Im Reihengräberfeld von Westheim lassen sich in 34 Gräbern Speisebeigaben nachweisen. Hauptsächlich handelt es sich hierbei um Schwein, Rind und Huhn, aber auch um Schaf und Ziege. Obst und Gemüse haben sich leider nicht erhalten, genauso wenig wie Eier.

Ein eiserner Angelhaken aus einem der Gräber lässt zudem den Schluss zu, dass der Speiseplan der Westheimer Franken durch Fisch erweitert wurde.

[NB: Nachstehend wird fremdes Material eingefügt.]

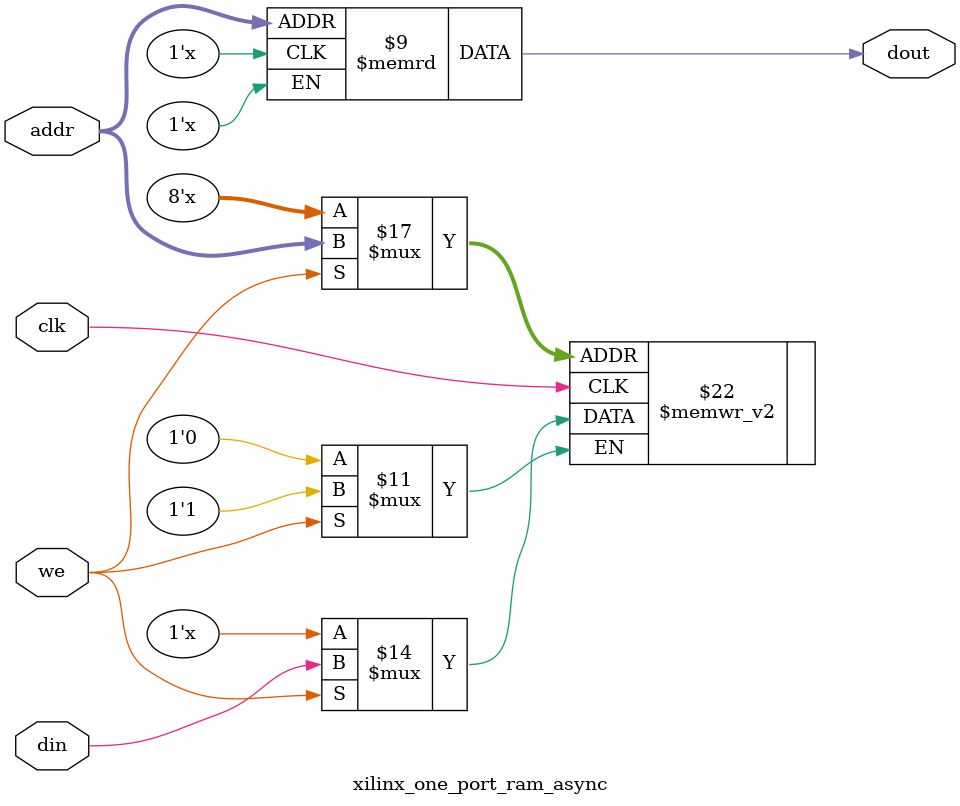
<source format=v>

module xilinx_one_port_ram_async
   #(
     parameter ADDR_WIDTH = 8,
               DATA_WIDTH = 1
   )
   (
    input wire clk,
    input wire we,
    input wire [ADDR_WIDTH-1:0] addr,
    input wire [DATA_WIDTH-1:0] din,
    output wire [DATA_WIDTH-1:0] dout
   );

   // signal declaration
   reg [DATA_WIDTH-1:0] ram [2**ADDR_WIDTH-1:0];

   // body
   always @(posedge clk)
      if (we)  // write operation
         ram[addr] <= din;
   // read operation
   assign dout = ram[addr];

endmodule

</source>
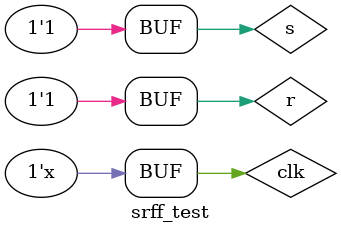
<source format=v>

module srff_test();
reg s,r,clk=0;
wire q,qbar;

srff DUT(.s(s),.r(r),.clk(clk),.q(q),.qbar(qbar));

initial begin
        $monitor($time,"s=%b r=%b q=%b qbar=%b ",s,r,q,qbar);

//forever 

#10 s=1; r=0;
#10 s=0;r=0;
#10 s=0;r=1;
#10 s=0;r=0;
#10 s=1;r=1;
#10;
end
always #5 clk=~clk;
endmodule

</source>
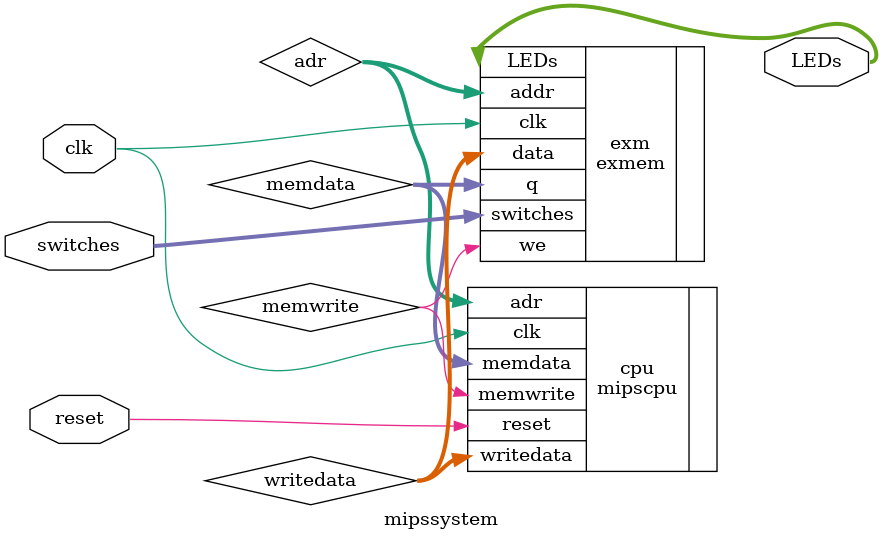
<source format=v>
module mipssystem #(parameter DATA_WIDTH=8, parameter ADDR_WIDTH=8) 
		(
			input clk, input reset, 
			input  [(ADDR_WIDTH-1):0] switches,
			output [(DATA_WIDTH-1):0] LEDs
		);

wire [7:0] memdata;
wire memwrite;
wire [7:0] adr, writedata;

// Instantiating the external memory module and the cpu mips cpu module
// Upon first load the memdata outputted by exmem will have the 1st byte of the 1st instruction.
// The first four states correspond to the fetch states and this will load the 
// 32-bit instruction register with the four bytes of the instruction read from memory.

exmem   exm(
				.data(writedata), 
				.addr(adr), 
				.we(memwrite), 
				.clk(clk), 
				.switches(switches), 
				.LEDs(LEDs),
				.q(memdata)
			);

mipscpu cpu(
				.clk(clk), 
				.reset(reset), 
				.memdata(memdata), 
				.memwrite(memwrite), 
				.adr(adr), 
				.writedata(writedata)
			);


endmodule

</source>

Verschiedene Getreidearten lassen sich durch Funde in anderen Gräberfeldern, z.B. Igersheim, nachweisen. Dort fand man u. a. Roggen, Nacktweizen und Gerste. Auch Bohnenkraut, Senf, Kirschen und Feigen bleiben erhalten.

Funde aus dem fränkischen Raum des 6. und 7. Jahrhunderts belegen eine Fülle an unterschiedlichen Nahrungsmitteln. Beispielsweise Erbsen, Linsen, Bohnen, Kraut und Rüben, sowie Wildfrüchte wie Himbeeren, Brombeeren und Haselnüsse.